──────── Data shown

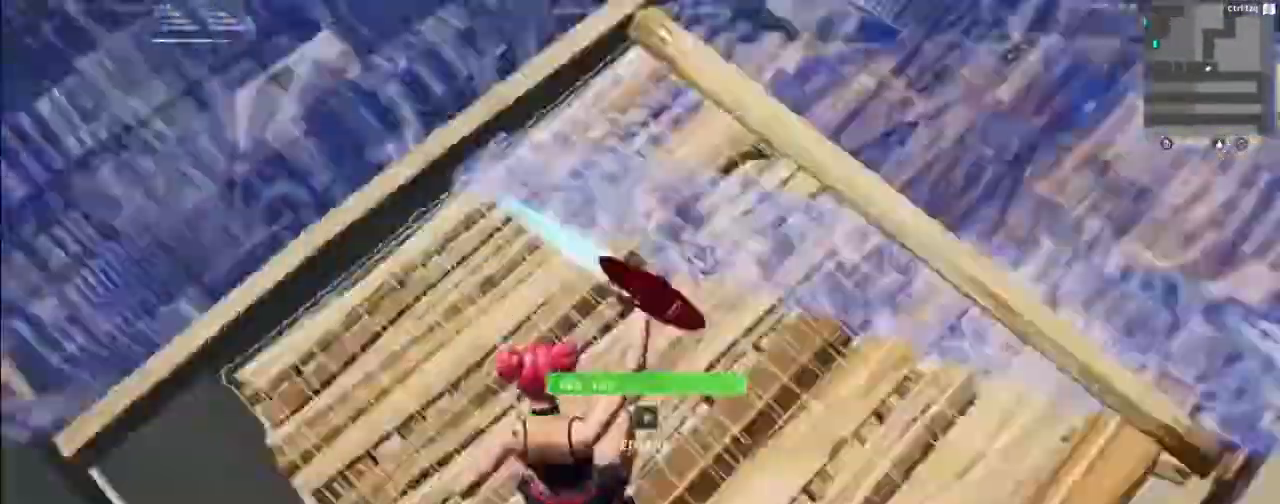
{"keys": ["f"], "mouse": [], "mouse_move": "up", "events": [[167, "f", "down"], [200, "mouse_left", "down"], [267, "f", "up"], [300, "mouse_left", "up"], [500, "f", "down"]]}
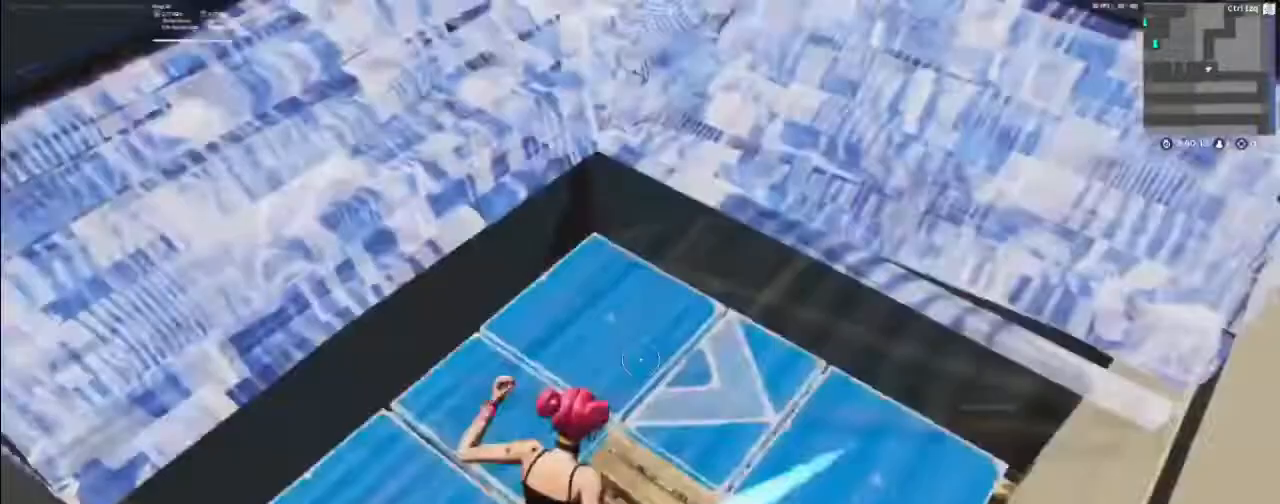
{"keys": [], "mouse": [], "mouse_move": "down", "events": [[33, "mouse_left", "down"], [67, "f", "up"], [133, "mouse_left", "up"], [367, "f", "down"], [400, "mouse_left", "down"], [467, "f", "up"], [500, "mouse_left", "up"]]}
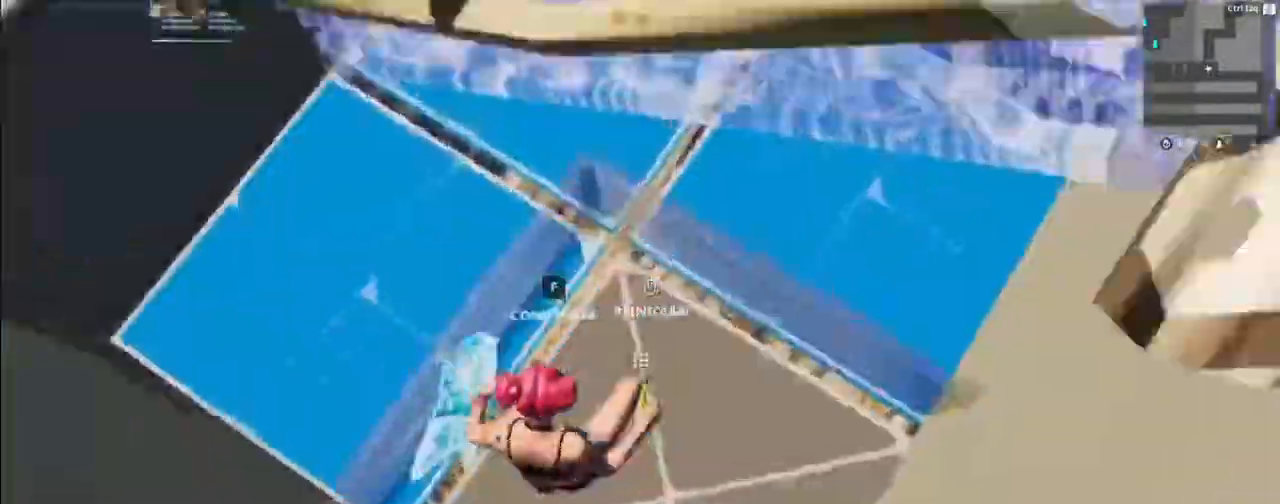
{"keys": [], "mouse": [], "mouse_move": "down", "events": [[200, "f", "down"], [300, "mouse_left", "down"], [333, "f", "up"], [367, "mouse_left", "up"]]}
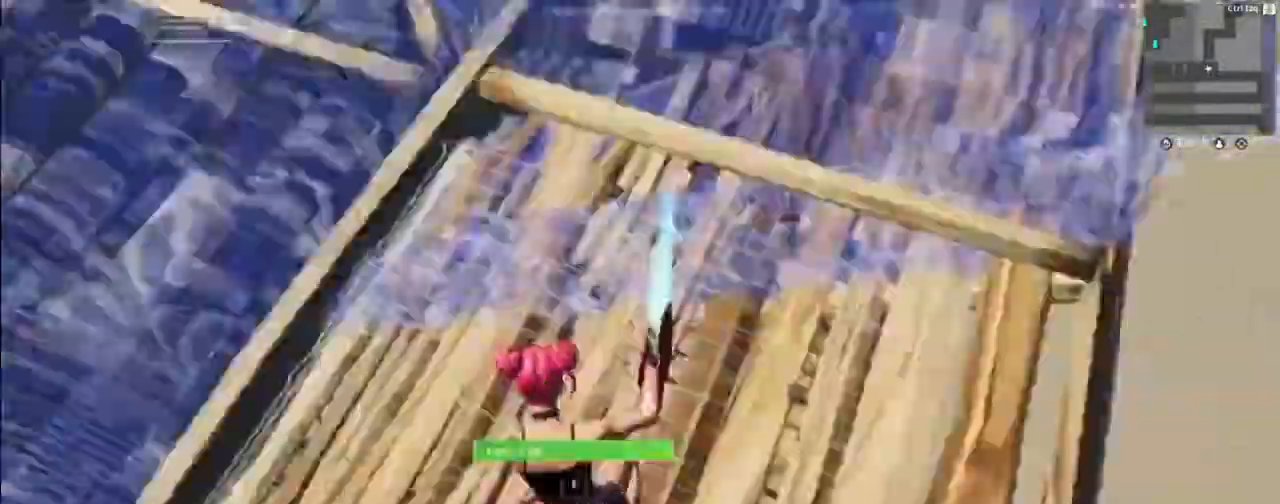
{"keys": [], "mouse": [], "mouse_move": "up", "events": [[67, "f", "down"], [200, "f", "up"]]}
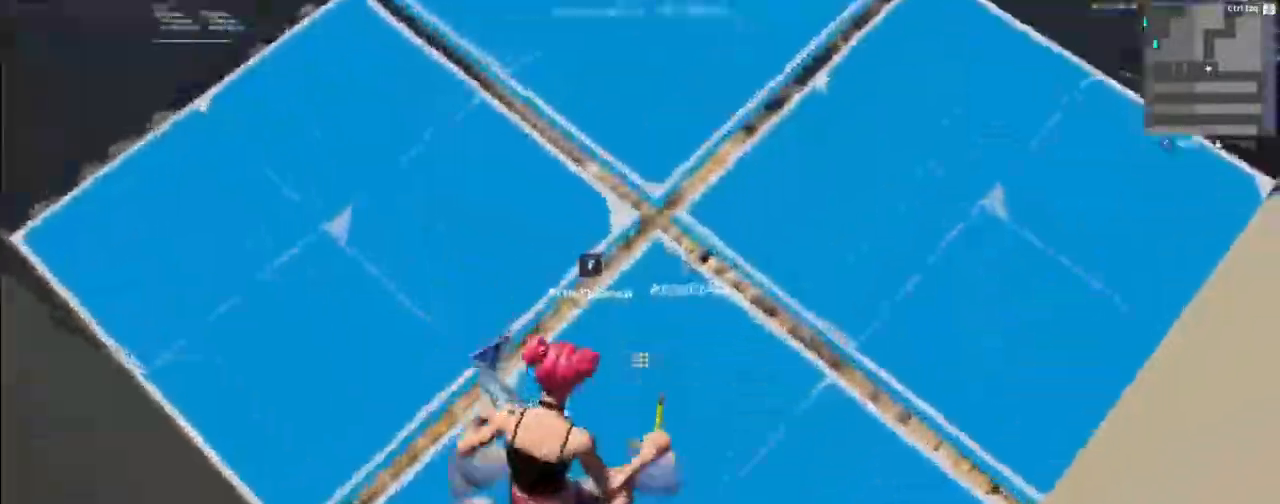
{"keys": ["f"], "mouse": [], "mouse_move": "up", "events": [[133, "mouse_left", "down"], [233, "mouse_left", "up"], [500, "f", "down"]]}
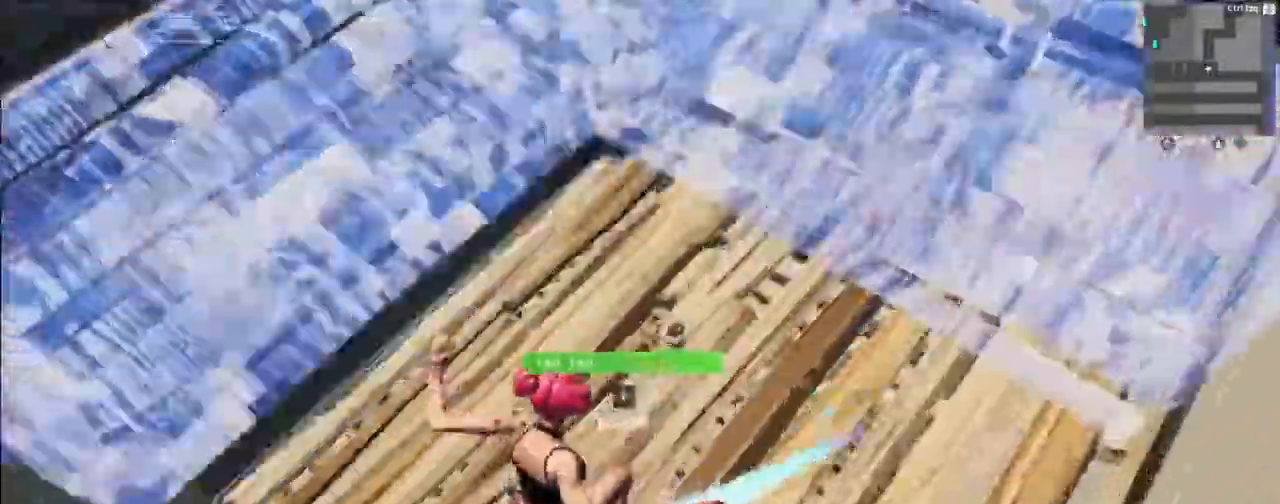
{"keys": [], "mouse": [], "mouse_move": "down-left", "events": [[100, "f", "up"], [133, "mouse_left", "down"], [300, "mouse_left", "up"], [333, "f", "down"], [433, "f", "up"]]}
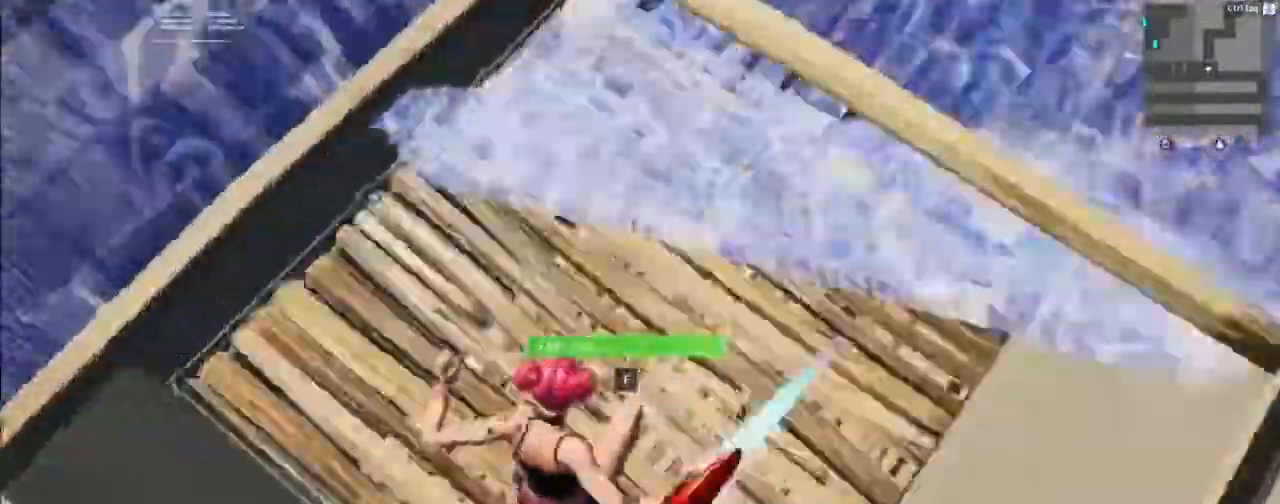
{"keys": [], "mouse": [], "mouse_move": "down", "events": [[33, "mouse_left", "down"], [100, "mouse_left", "up"], [200, "f", "down"], [300, "f", "up"]]}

────────────────

● **Aim of the exercise**
Repeat the data in full, exactly as it stands, but drop every picture.

● **Exercise result**
{"keys": ["f"], "mouse": [], "mouse_move": "up", "events": [[167, "f", "down"], [200, "mouse_left", "down"], [267, "f", "up"], [300, "mouse_left", "up"], [500, "f", "down"]]}
{"keys": [], "mouse": [], "mouse_move": "down", "events": [[33, "mouse_left", "down"], [67, "f", "up"], [133, "mouse_left", "up"], [367, "f", "down"], [400, "mouse_left", "down"], [467, "f", "up"], [500, "mouse_left", "up"]]}
{"keys": [], "mouse": [], "mouse_move": "down", "events": [[200, "f", "down"], [300, "mouse_left", "down"], [333, "f", "up"], [367, "mouse_left", "up"]]}
{"keys": [], "mouse": [], "mouse_move": "up", "events": [[67, "f", "down"], [200, "f", "up"]]}
{"keys": ["f"], "mouse": [], "mouse_move": "up", "events": [[133, "mouse_left", "down"], [233, "mouse_left", "up"], [500, "f", "down"]]}
{"keys": [], "mouse": [], "mouse_move": "down-left", "events": [[100, "f", "up"], [133, "mouse_left", "down"], [300, "mouse_left", "up"], [333, "f", "down"], [433, "f", "up"]]}
{"keys": [], "mouse": [], "mouse_move": "down", "events": [[33, "mouse_left", "down"], [100, "mouse_left", "up"], [200, "f", "down"], [300, "f", "up"]]}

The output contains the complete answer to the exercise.